とある國のヒメ
「俺はただ姫様を守りたいと・・・支えになりたいと思っていままで生きてきた。あんたが姫だろうがなんだろうが、この気持ちは変わらない。」
本当に?
「前にも言ったことがある気がする。俺はあんたが姫だからそばにいるわけじゃない。あんただからそばにいるんだ。」
―――俺だってあんたが姫だから一緒にいるわけじゃない―――
いつかのカイが言ってくれた言葉。
あの時と同じ。
「・・・ありがとう。
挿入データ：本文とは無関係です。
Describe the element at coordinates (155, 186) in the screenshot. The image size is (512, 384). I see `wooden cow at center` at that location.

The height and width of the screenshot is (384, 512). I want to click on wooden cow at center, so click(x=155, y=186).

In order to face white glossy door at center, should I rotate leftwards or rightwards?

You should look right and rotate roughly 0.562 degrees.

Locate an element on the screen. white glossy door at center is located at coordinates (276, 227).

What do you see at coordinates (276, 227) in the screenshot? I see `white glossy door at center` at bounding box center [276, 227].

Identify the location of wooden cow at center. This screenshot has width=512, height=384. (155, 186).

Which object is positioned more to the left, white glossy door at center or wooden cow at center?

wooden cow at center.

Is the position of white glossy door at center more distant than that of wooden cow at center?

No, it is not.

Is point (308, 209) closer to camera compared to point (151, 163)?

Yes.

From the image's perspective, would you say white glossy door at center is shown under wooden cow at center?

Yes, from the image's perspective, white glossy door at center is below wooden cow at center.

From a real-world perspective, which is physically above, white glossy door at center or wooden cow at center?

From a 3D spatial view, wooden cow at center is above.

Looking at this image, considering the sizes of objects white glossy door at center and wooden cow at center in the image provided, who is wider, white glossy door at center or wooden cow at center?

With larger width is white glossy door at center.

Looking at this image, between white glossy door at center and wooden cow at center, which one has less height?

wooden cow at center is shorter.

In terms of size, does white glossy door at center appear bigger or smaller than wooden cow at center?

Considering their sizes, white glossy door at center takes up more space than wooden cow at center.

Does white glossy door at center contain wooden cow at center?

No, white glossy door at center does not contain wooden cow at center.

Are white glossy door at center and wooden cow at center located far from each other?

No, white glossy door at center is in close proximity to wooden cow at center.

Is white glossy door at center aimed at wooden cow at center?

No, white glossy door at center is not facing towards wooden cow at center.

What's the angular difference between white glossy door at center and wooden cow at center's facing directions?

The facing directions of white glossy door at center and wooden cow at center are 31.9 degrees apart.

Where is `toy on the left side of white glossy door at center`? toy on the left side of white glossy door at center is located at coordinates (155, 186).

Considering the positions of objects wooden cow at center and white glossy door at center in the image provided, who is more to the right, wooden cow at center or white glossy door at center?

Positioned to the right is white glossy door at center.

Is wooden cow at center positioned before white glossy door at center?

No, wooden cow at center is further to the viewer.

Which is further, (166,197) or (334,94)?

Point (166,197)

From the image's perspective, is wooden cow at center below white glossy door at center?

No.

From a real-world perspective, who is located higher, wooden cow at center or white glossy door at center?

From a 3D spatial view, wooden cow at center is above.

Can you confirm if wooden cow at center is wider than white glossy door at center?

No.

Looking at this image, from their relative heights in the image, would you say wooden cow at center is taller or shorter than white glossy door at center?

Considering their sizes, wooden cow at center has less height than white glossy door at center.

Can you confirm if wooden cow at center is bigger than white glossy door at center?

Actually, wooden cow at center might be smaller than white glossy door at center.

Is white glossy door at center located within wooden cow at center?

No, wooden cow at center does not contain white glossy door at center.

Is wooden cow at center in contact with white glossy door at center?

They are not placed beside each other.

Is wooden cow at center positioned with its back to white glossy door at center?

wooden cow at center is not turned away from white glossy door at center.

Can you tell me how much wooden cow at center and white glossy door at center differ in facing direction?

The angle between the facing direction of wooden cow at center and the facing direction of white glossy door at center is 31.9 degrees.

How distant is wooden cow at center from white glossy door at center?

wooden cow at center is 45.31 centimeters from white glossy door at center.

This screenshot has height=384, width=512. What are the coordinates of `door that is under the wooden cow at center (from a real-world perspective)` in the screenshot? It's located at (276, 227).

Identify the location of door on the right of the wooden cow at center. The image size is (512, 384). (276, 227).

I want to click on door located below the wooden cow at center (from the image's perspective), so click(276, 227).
」
これも同じ。
今も昔も、私ができることは一つ。
―――ありがとう―――
私、昔から変わってないね。
「あんたがいらないっていうまで、俺はずっとそばにいるよ。」
・・・いらないなんて、言うわけないじゃない。
「ずっと、私を守ってくれる?」
「ええ、ずっと。わたくしの命にかえましても。」
「・・・ぷっ。あははっ。」
つい、こらえきれずに笑ってしまった。
「なんすか急に。人がマジな時に・・。」
だって。
だって!
「カイが「わたくし」だなんて似合わないー!」
「ひでー!かしこまった席とかでは俺っていっちゃダメなんですよ。」
でもやっぱり似合わない。
「・・・でも・・・・・・・みたいで。」
ぽそっと聞こえない程度につぶやかれたことば。
(でもよかった。少しは元気になったみたいで。)
そのあとはむこうを向かれてしまった。